Excerpt:
::::

I've not noticed the building in the village so will have a look again. There were a lot of shelters in certain parts of the airfield. I think it is often forgotten how important Chilbolton was during WW2. It was a satellite of Middle Wallop and was operational during the Battle Of Britain. I suspect it was thought that the airfield was a prime target for the attention of the Luftwaffe hence the shelters. However, so far I have not found any reports of the airfield being attacked. Andover, Middle Wallop and Worthy Down all certainly were during the BOB. Davidstow Moor airfield in Cornwall is another with many blast shelters which I believe was never actually bombed. The Luftwaffe always had the ability to surprise have a look at Operation Bodenplatte, the allies certainly never expected that, although it was disaster for the Luftwaffe it did prove the requirement for shelters even that late in the war. I suspect all the shelters were built "just in case". I went to the former bomb dump at Chilbolton on Sunday - one or two bits of interest remain. With regards to no shelters near the T2 hangar - this was a later addtion put in during the 1942 - 43 rebuild as far as I am aware, maybe it was then considered the threat had passed ? There were alot of shelters at Stonefield as this was one of the major concentrations of personnel on the base. The other parts you mention were fairly dispersed with I suspect not so many people about.


----------



## krela (Mar 8, 2011)

In my experiences the bulk of above ground shelters tend to be around the domestic support sites, these were quite often groups of nissen huts which were dismantled / sold after the war, this could explain why you see blast shelters with no obvious context.


----------

::::

Goal of the exercise: Please return the passage from the Chilbolton shelters thread starting with "In my experiences" and going on through "no obvious context.", copied word for word.

Data shown:
::::

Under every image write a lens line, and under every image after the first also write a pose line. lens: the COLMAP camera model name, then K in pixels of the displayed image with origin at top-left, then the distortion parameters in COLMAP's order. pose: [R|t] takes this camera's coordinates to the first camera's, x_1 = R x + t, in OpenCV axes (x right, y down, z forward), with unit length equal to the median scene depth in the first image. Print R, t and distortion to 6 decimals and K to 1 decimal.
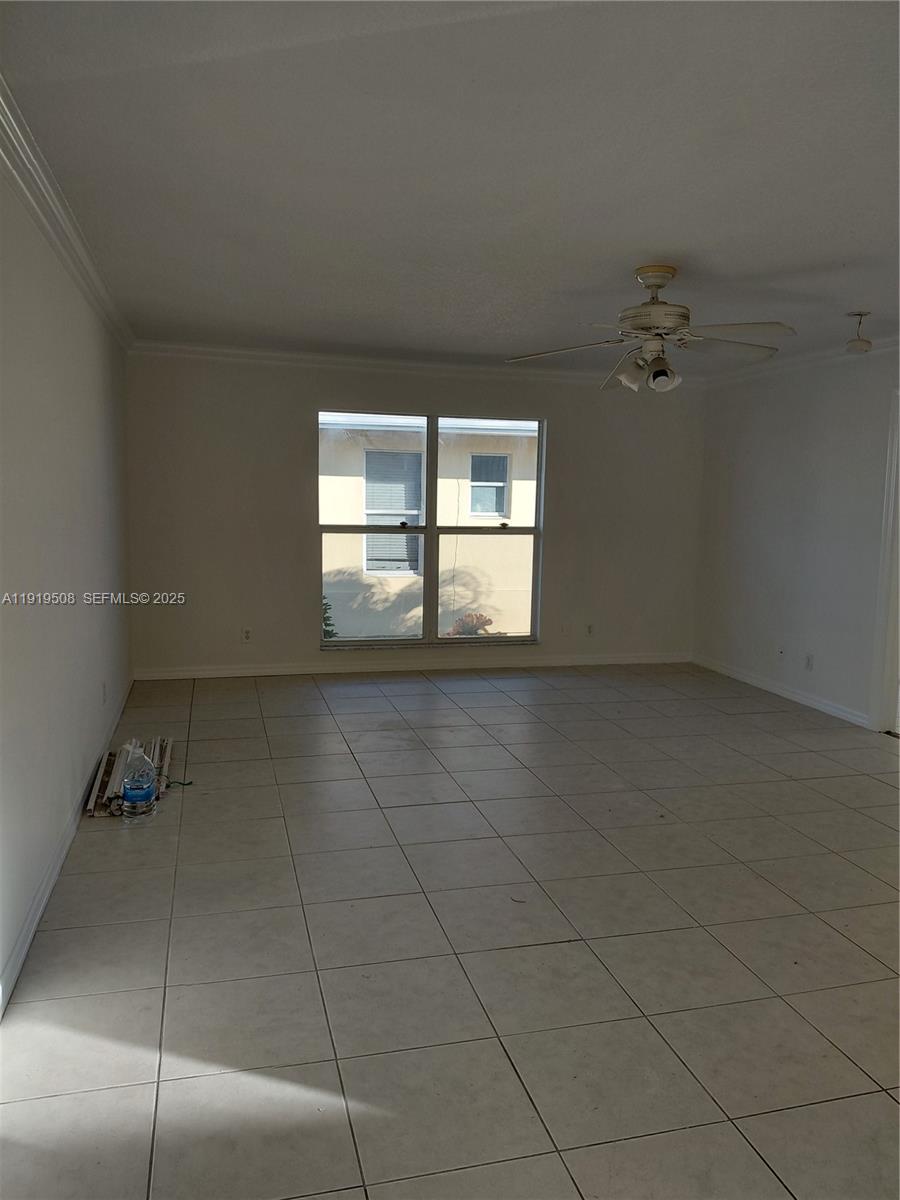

::::

Written response:
In my experiences the bulk of above ground shelters tend to be around the domestic support sites, these were quite often groups of nissen huts which were dismantled / sold after the war, this could explain why you see blast shelters with no obvious context.